Returns:: NVTETensor held by this TensorWrapper.

inline const NVTEShape shape() const noexcept

Get the shape of this TensorWrapper.

Returns:: Shape of this TensorWrapper.

inline const NVTEShape columnwise_shape() const noexcept

Get the shape of this TensorWrapper.

Returns:: Shape of this TensorWrapper.

inline size_t size(const size_t dim) const

Get the size of this TensorWrapper in the given dimension.

Parameters:: size_t – [in] Dimension index.
Returns:: Size of this TensorWrapper in given dimension.

inline size_t ndim() const noexcept

Get the number of dimensions for this TensorWrapper.

Returns:: Number of dimensions for this TensorWrapper.

inline size_t numel() const noexcept

Get the number of allocated elements in the tensor. This will return 0 for tensors with nullptr data even if the TensorWrapper has a non-zero shape.

Returns:: Number of elements in the tensor.

inline size_t element_size() const noexcept

Get the tensor’s element size in bytes.

Returns:: Element size in bytes.

inline size_t element_size_bits() const noexcept

Get the tensor’s element size in bits.

Returns:: Element size in bits.

inline size_t bytes() const noexcept

Get the tensor’s allocated size in bytes. This will return 0 for tensors with nullptr data even if the TensorWrapper has a non-zero shape and valid dtype.

Returns:: Total tensor size in bytes.

inline DType dtype() const noexcept

Get the data type of this TensorWrapper.

Returns:: Data type of this TensorWrapper.

inline void *dptr() const noexcept

Get a raw pointer to the tensor’s data.

Returns:: A raw pointer to tensor’s data.

inline void *columnwise_dptr() const noexcept

Get a raw pointer to the tensor’s data.

Returns:: A raw pointer to tensor’s data.

inline float *amax() const noexcept

Get a pointer to the tensor’s amax data.

Returns:: A pointer to tensor’s amax data.

inline float *scale() const noexcept

Get a pointer to the tensor’s scale data.

Returns:: A pointer to tensor’s scale data.

inline float *scale_inv() const noexcept

Get a pointer to the tensor’s inverse of scale data.

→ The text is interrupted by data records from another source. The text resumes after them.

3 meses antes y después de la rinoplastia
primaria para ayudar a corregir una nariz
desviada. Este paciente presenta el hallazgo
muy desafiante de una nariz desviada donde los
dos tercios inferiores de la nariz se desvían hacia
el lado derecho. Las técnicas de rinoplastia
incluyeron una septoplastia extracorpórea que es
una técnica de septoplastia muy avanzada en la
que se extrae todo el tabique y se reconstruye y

Returns:: A pointer to tensor’s inverse of scale data.

inline const NVTEShape scale_inv_shape() const noexcept

Get the scale_inv_shape of this TensorWrapper.

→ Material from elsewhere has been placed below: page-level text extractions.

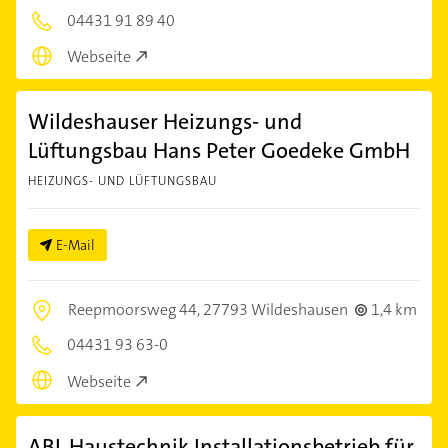
04431 91 89 40
Webseite
Wildeshauser Heizungs- und
Lüftungsbau Hans Peter Goedeke GmbH
HEIZUNGS- UND LÜFTUNGSBAU
E-Mail
Reepmoorsweg 44,
27793 Wildeshausen
1,4 km
04431 93 63-0
Webseite
ABL Haustechnik Installationsbetrieb für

Returns:: scale_inv_shape of this TensorWrapper.

inline NVTEScalingMode scaling_mode() const noexcept

Get a scaling mode of the tensor.

Returns:: Scaling mode of the tensor.

inline void zero_(cudaStream_t stream)

Public Static Attributes

static constexpr size_t defaultData = 1

static constexpr NVTEShape defaultShape = {{defaultData, 0, 0, 0, 0, 0, 0, 0, 0, 0, 0, 0, 0, 0, 0}, 1}

Private Functions

inline NVTEShape convertShape(const NVTEShape &s)

inline NVTEShape convertShape(const std::vector<size_t> &s)

Private Members

NVTETensor tensor_ = nullptr: Wrapped NVTETensor.